_RECORDS PROVIDED_.
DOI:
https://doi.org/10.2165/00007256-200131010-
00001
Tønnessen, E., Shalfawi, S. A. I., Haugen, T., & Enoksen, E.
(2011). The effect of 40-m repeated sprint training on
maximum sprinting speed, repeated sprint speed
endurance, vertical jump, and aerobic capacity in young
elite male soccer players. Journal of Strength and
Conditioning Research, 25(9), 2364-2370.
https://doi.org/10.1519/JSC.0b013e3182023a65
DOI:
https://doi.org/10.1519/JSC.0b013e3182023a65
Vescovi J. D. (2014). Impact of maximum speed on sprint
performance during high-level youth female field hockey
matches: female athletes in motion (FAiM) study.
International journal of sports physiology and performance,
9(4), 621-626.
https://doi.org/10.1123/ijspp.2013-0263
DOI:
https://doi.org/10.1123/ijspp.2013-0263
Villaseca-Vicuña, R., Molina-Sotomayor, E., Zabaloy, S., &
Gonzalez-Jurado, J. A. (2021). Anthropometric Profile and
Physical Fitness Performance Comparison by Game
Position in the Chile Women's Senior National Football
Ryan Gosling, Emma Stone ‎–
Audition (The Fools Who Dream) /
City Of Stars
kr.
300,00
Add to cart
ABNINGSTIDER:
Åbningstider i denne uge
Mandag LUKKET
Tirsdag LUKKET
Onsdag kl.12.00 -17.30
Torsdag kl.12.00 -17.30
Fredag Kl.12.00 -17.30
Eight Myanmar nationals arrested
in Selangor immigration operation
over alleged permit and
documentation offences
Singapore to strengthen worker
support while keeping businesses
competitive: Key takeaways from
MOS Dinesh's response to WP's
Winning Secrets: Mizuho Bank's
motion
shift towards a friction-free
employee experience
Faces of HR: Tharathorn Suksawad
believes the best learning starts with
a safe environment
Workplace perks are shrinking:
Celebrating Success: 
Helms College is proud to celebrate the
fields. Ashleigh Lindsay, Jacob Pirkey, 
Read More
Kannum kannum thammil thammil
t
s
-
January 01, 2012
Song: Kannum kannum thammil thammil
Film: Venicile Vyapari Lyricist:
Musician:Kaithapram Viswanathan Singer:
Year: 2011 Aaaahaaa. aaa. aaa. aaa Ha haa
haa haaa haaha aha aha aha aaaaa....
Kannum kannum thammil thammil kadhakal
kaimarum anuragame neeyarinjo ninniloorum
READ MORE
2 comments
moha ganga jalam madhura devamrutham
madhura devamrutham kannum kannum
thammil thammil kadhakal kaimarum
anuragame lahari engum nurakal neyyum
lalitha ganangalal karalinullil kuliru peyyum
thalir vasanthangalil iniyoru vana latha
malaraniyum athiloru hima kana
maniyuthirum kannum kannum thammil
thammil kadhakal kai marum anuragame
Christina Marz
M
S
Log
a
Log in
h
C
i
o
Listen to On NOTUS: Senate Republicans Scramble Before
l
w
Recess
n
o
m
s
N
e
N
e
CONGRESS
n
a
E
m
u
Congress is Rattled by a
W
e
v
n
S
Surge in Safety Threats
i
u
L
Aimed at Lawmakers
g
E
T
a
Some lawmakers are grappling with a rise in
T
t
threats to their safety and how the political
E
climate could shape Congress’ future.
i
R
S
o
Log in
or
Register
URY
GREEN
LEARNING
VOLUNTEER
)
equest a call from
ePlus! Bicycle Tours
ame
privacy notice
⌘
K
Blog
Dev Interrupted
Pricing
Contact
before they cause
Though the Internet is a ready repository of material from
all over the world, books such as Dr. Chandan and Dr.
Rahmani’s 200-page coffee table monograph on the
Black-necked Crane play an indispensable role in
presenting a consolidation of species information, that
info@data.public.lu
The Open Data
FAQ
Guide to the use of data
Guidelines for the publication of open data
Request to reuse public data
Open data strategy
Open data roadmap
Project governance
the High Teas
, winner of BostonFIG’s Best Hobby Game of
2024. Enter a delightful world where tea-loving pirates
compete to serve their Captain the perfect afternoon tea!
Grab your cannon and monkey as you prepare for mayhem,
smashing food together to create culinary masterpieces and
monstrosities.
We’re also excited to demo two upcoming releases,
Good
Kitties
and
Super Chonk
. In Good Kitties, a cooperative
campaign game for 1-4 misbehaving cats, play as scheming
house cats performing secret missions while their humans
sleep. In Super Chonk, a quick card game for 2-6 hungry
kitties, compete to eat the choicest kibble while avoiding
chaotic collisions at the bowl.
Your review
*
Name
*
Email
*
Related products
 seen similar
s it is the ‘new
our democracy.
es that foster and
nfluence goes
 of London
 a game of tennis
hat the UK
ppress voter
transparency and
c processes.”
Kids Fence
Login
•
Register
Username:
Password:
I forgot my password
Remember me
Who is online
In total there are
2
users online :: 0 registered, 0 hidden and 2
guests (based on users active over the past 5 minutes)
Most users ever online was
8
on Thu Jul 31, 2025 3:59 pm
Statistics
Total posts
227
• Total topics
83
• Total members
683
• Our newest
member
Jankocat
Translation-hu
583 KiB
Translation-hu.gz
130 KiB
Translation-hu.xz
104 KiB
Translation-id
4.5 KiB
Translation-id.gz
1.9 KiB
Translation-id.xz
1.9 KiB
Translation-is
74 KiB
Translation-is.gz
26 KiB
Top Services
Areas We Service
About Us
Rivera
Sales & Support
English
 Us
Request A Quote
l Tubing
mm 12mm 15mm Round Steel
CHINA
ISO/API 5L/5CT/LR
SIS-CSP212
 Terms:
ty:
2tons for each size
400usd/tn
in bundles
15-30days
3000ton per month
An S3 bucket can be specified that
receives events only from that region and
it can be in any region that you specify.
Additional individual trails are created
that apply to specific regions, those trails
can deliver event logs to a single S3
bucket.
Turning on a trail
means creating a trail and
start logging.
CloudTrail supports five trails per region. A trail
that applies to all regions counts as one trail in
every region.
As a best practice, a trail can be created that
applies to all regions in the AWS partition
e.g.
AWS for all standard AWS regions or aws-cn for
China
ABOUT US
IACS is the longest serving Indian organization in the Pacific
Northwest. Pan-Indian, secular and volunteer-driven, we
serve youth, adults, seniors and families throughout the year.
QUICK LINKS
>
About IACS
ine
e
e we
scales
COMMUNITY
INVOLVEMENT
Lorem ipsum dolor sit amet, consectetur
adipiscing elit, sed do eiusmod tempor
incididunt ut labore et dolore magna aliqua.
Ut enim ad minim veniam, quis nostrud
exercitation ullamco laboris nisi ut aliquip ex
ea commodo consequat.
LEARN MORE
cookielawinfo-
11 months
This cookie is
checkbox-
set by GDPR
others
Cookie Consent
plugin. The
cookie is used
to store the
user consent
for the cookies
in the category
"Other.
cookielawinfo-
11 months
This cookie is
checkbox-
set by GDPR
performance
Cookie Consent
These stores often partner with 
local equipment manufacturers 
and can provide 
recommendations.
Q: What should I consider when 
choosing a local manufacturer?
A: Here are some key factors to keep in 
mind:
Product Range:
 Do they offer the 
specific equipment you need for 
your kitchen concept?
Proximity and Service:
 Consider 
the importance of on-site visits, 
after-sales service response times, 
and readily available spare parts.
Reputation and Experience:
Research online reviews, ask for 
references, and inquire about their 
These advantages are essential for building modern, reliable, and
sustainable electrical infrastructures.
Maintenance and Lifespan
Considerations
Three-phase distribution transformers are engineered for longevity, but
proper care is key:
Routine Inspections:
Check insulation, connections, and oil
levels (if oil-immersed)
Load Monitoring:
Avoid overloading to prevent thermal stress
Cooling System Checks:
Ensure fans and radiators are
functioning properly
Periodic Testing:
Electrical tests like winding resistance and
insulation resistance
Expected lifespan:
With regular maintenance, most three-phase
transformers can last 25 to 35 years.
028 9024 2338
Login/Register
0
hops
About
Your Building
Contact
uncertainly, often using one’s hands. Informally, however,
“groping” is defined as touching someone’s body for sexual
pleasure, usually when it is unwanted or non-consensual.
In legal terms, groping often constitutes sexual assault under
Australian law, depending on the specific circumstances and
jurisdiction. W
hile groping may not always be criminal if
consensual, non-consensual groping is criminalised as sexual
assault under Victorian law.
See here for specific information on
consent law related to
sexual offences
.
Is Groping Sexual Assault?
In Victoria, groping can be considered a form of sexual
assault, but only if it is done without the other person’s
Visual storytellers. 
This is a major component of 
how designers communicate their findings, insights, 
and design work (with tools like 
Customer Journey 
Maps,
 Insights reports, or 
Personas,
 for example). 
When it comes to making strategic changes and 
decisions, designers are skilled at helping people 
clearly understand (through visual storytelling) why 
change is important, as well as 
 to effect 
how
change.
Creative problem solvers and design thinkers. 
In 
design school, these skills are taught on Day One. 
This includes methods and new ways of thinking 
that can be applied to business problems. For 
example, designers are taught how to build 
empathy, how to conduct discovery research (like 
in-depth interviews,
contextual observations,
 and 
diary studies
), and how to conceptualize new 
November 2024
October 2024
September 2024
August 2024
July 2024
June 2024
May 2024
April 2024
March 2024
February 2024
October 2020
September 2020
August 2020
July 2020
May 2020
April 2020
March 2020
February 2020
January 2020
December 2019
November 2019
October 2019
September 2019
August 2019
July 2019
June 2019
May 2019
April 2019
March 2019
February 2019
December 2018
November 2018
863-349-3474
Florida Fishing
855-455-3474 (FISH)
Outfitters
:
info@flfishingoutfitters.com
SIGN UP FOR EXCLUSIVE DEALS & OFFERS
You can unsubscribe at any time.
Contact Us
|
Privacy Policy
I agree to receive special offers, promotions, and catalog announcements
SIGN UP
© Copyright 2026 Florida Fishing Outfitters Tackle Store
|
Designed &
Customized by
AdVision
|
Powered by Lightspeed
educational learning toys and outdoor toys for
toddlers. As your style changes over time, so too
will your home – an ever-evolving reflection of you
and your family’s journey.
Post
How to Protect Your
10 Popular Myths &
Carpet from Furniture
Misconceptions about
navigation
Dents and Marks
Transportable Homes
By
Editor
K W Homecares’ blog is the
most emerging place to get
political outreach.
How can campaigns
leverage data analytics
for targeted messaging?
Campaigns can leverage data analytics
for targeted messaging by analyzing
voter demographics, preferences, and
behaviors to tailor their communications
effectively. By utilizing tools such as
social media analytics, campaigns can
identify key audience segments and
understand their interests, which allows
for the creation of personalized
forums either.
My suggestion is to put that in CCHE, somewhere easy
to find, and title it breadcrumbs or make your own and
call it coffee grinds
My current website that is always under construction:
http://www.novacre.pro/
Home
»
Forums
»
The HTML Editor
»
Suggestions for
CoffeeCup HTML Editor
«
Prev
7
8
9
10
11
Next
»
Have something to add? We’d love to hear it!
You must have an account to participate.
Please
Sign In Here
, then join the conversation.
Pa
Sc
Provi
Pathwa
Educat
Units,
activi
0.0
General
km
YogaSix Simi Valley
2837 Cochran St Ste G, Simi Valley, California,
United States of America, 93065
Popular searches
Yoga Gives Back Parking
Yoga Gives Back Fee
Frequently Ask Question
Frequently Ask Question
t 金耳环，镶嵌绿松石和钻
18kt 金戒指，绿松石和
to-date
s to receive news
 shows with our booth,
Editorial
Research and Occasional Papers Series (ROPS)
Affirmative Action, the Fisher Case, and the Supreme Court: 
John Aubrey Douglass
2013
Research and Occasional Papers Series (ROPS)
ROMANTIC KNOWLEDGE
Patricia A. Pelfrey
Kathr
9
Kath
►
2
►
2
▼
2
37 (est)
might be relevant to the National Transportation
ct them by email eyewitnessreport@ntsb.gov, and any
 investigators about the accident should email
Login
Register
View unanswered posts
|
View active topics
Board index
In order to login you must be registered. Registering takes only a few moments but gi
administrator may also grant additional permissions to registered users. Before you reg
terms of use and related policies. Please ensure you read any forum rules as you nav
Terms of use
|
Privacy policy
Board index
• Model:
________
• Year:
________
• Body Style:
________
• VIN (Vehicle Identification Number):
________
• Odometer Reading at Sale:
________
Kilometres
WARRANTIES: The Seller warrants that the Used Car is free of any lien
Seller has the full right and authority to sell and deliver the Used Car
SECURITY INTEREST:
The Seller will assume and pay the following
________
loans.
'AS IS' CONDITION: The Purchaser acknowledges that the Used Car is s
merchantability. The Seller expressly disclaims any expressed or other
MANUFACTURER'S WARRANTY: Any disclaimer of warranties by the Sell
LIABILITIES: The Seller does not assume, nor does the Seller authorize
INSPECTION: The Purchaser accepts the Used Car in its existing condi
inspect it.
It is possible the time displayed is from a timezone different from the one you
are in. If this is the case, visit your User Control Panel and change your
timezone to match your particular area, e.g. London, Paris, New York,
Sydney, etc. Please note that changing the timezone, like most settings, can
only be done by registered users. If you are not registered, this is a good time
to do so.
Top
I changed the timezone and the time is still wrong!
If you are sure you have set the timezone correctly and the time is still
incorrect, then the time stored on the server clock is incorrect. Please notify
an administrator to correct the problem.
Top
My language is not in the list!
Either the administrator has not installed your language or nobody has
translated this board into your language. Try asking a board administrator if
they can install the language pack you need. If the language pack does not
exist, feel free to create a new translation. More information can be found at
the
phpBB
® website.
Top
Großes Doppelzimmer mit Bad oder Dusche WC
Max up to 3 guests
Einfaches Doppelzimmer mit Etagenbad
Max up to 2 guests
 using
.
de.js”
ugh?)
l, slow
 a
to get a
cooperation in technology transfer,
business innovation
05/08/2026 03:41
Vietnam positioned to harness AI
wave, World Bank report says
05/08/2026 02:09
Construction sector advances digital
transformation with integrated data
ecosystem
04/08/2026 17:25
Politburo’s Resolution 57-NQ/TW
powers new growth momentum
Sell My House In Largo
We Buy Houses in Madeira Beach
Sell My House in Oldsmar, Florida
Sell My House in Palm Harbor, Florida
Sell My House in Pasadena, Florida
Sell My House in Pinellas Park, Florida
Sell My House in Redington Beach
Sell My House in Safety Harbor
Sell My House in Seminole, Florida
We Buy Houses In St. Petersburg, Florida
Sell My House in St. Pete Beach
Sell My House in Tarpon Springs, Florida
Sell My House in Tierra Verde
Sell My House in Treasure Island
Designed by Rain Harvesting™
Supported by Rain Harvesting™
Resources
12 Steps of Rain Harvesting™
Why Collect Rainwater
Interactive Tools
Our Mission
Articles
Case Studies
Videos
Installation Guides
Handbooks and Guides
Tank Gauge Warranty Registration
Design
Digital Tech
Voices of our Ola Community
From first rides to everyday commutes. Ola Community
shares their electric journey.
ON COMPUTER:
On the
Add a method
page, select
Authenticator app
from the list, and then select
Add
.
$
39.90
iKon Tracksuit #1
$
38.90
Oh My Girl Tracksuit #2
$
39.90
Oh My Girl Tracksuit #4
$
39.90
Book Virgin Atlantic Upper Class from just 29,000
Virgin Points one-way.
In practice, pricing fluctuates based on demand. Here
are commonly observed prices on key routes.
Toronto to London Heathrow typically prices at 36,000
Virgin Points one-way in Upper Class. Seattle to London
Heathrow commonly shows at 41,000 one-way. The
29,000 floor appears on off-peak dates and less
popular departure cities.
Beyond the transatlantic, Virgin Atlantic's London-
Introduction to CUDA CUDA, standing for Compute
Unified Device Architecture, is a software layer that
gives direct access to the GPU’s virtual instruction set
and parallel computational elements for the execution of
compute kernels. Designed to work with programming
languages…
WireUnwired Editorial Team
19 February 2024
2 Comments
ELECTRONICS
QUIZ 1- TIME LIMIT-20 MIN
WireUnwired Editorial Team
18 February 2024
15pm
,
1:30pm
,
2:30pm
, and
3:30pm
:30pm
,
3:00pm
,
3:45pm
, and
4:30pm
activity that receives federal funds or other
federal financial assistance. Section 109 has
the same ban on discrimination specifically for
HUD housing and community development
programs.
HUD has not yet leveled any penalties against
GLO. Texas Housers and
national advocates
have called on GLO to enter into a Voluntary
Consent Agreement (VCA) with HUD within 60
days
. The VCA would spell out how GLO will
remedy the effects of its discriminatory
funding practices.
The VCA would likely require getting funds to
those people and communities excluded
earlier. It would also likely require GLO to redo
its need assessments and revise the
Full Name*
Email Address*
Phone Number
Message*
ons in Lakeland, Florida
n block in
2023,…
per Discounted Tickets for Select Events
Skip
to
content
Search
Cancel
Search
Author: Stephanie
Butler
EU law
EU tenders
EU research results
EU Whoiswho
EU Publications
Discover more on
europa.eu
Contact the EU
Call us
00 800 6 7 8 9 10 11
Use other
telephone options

_EXERCISE DETAILS_. Look above for the line holding "activity that receives federal funds or other" and the line holding "national advocates", then output exactly those two lines and every line between them, nothing more.

_SOLUTION_.
activity that receives federal funds or other
federal financial assistance. Section 109 has
the same ban on discrimination specifically for
HUD housing and community development
programs.
HUD has not yet leveled any penalties against
GLO. Texas Housers and
national advocates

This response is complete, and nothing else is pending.